Operators have a little bit more fanfare, but end up performing operations on registers.

local x = 42
local y = x + 3

is parsed into:

LOADI  0 42
ADDI   1 0 3
MMBINI 0 3 6 0

A LOADI instruction like before.
An ADDI (add immediate) instruction. If the value in register 0 is numeric, ADDI adds the integer 3 to the value in register 0, stores the result in register 1, then skips the next instruction. Otherwise, ADDI is a no-op and the interpreter proceeds with the next instruction.
The MMBINI (binary metamethod with immediate) instruction with the __add metamethod (value 6). This is a quirk to handle operator overloading metamethods in the case register 0 has a non-numeric value. The first two arguments specify the arguments to the metamethod, in this case the value in register zero and the integer 3. The destination register is used from the previous instruction.

The switch case that handles the ADDI instruction is:

i := currFunction.proto.Code[frame.pc]
// ...
switch opCode := i.OpCode(); opCode {
// ...
case luacode.OpAddI, luacode.OpSHRI:
  r := registers()
  ra, err := register(r, i.ArgA())
  if err != nil {
    return err
  }
  rb, err := register(r, i.ArgB())
  if err != nil {
    return err
  }
  c := luacode.IntegerValue(int64(luacode.SignedArg(i.ArgC())))
  if kb, isNumber := exportNumericConstant(*rb); isNumber {
    op, ok := opCode.ArithmeticOperator()
    if !ok {
      panic("operator should always be defined")
    }
    result, err := luacode.Arithmetic(op, kb, c)
    if err != nil {
      return err
    }
    *ra = importConstant(result)
    // The next instruction is a fallback metamethod invocation.

▶ [Saved data entries]

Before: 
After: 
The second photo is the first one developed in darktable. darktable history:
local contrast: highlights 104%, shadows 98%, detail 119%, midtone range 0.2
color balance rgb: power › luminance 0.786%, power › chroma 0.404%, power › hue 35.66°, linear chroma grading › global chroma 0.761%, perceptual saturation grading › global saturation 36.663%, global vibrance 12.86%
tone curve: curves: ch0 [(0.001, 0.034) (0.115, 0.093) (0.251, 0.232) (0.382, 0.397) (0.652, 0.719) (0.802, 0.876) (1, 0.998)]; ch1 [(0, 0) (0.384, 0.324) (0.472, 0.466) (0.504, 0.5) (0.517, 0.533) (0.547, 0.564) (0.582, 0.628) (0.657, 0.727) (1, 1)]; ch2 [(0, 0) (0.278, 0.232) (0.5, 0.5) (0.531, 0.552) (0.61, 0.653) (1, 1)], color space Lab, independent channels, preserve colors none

---

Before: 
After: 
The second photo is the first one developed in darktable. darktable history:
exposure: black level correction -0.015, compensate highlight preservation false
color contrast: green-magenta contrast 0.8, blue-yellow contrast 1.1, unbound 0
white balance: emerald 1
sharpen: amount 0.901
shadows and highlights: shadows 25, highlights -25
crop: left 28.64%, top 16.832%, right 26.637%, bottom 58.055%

==

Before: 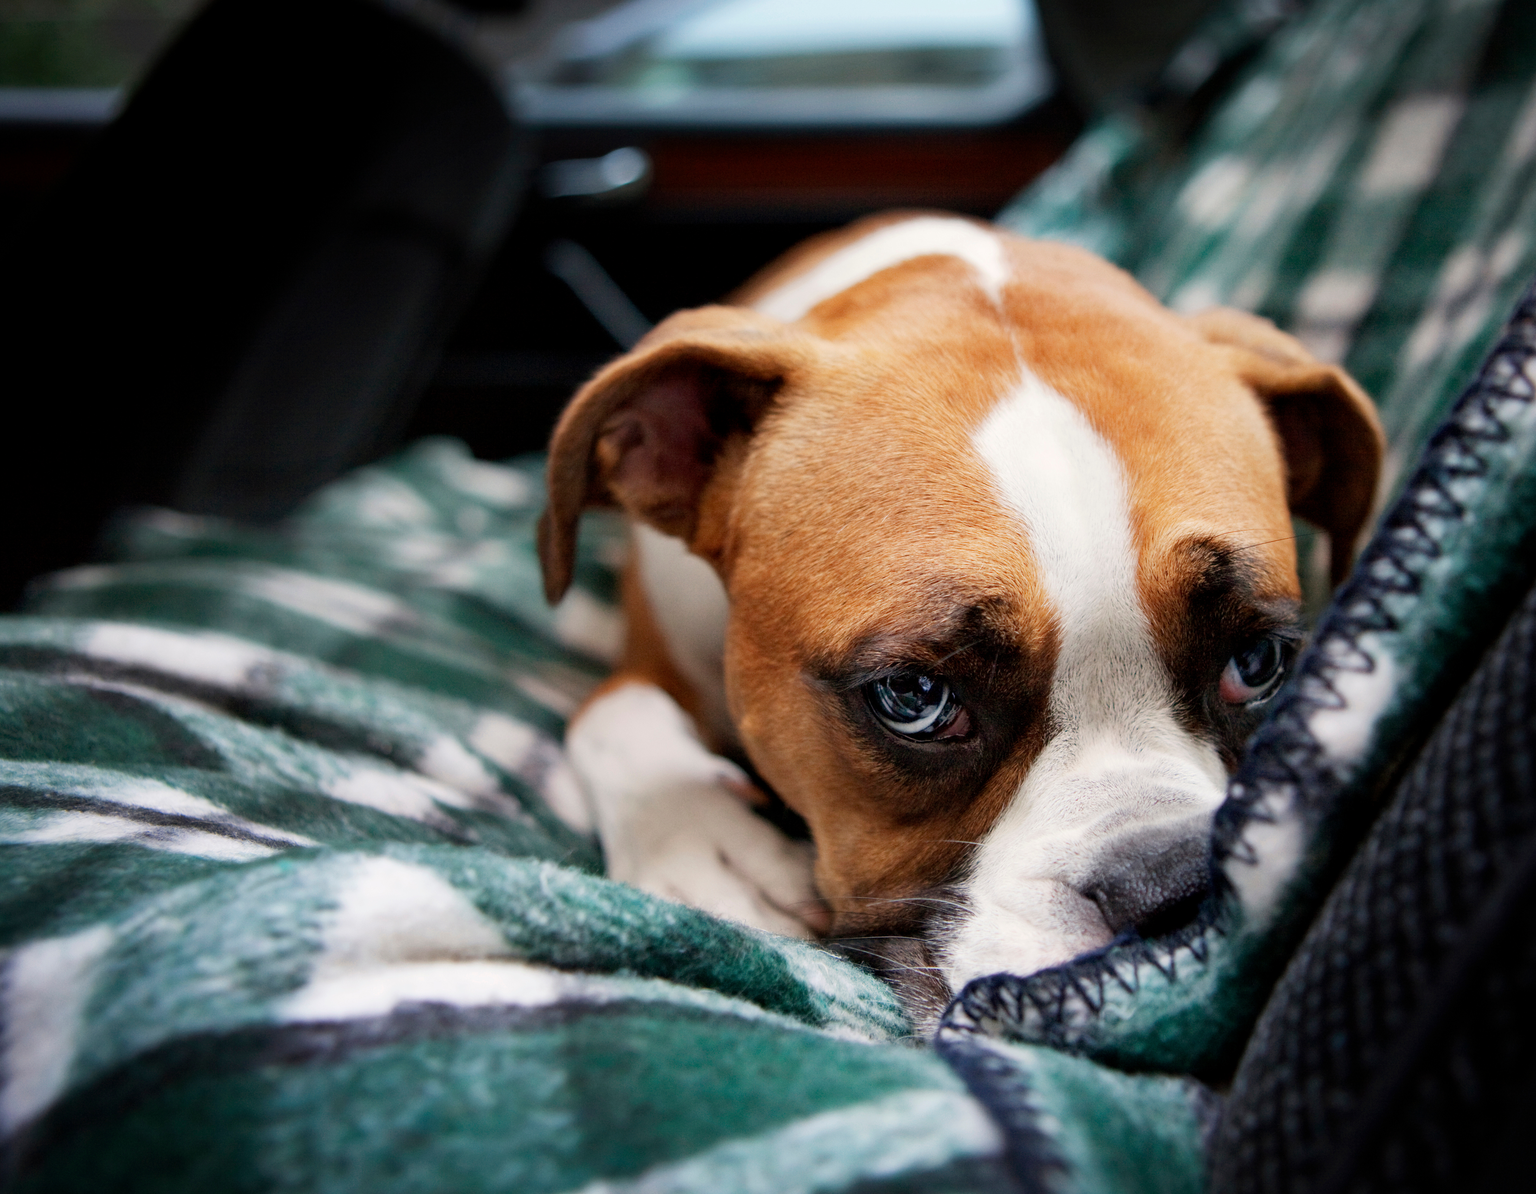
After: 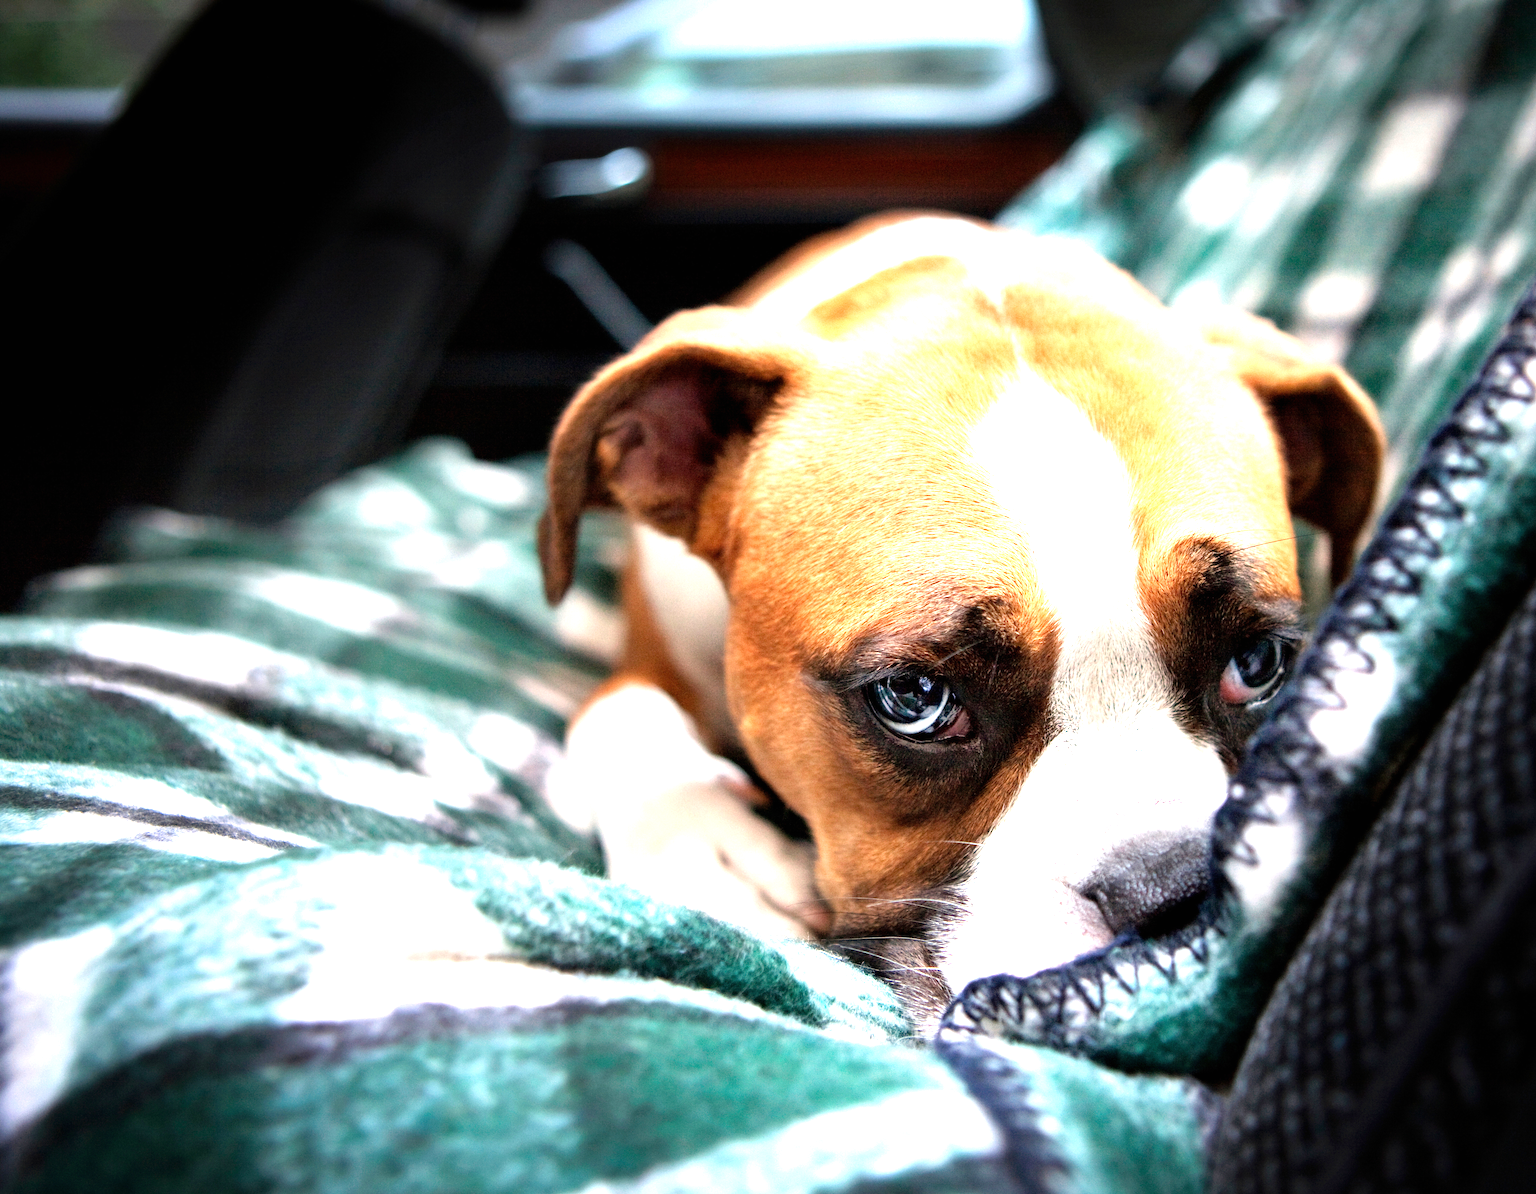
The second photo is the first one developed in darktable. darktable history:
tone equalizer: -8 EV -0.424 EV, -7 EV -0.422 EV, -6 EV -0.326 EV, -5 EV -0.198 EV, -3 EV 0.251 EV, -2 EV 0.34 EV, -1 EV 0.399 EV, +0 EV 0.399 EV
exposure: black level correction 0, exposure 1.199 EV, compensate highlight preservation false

▶ [COMPLETE THE FOLLOWING]
**a)** According to the text about bytecode instructions, what happens with ADDI when the value in register 0 is non-numeric?
**b)** Show every line of the records that contains the string "contrast", matching case exactly.
These records are unrelated to the text about bytecode instructions.

▶ [FINAL RESULTS]
**a)** ADDI is a no-op, and the interpreter proceeds with the next instruction.

**b)**
local contrast: highlights 104%, shadows 98%, detail 119%, midtone range 0.2
color contrast: green-magenta contrast 0.8, blue-yellow contrast 1.1, unbound 0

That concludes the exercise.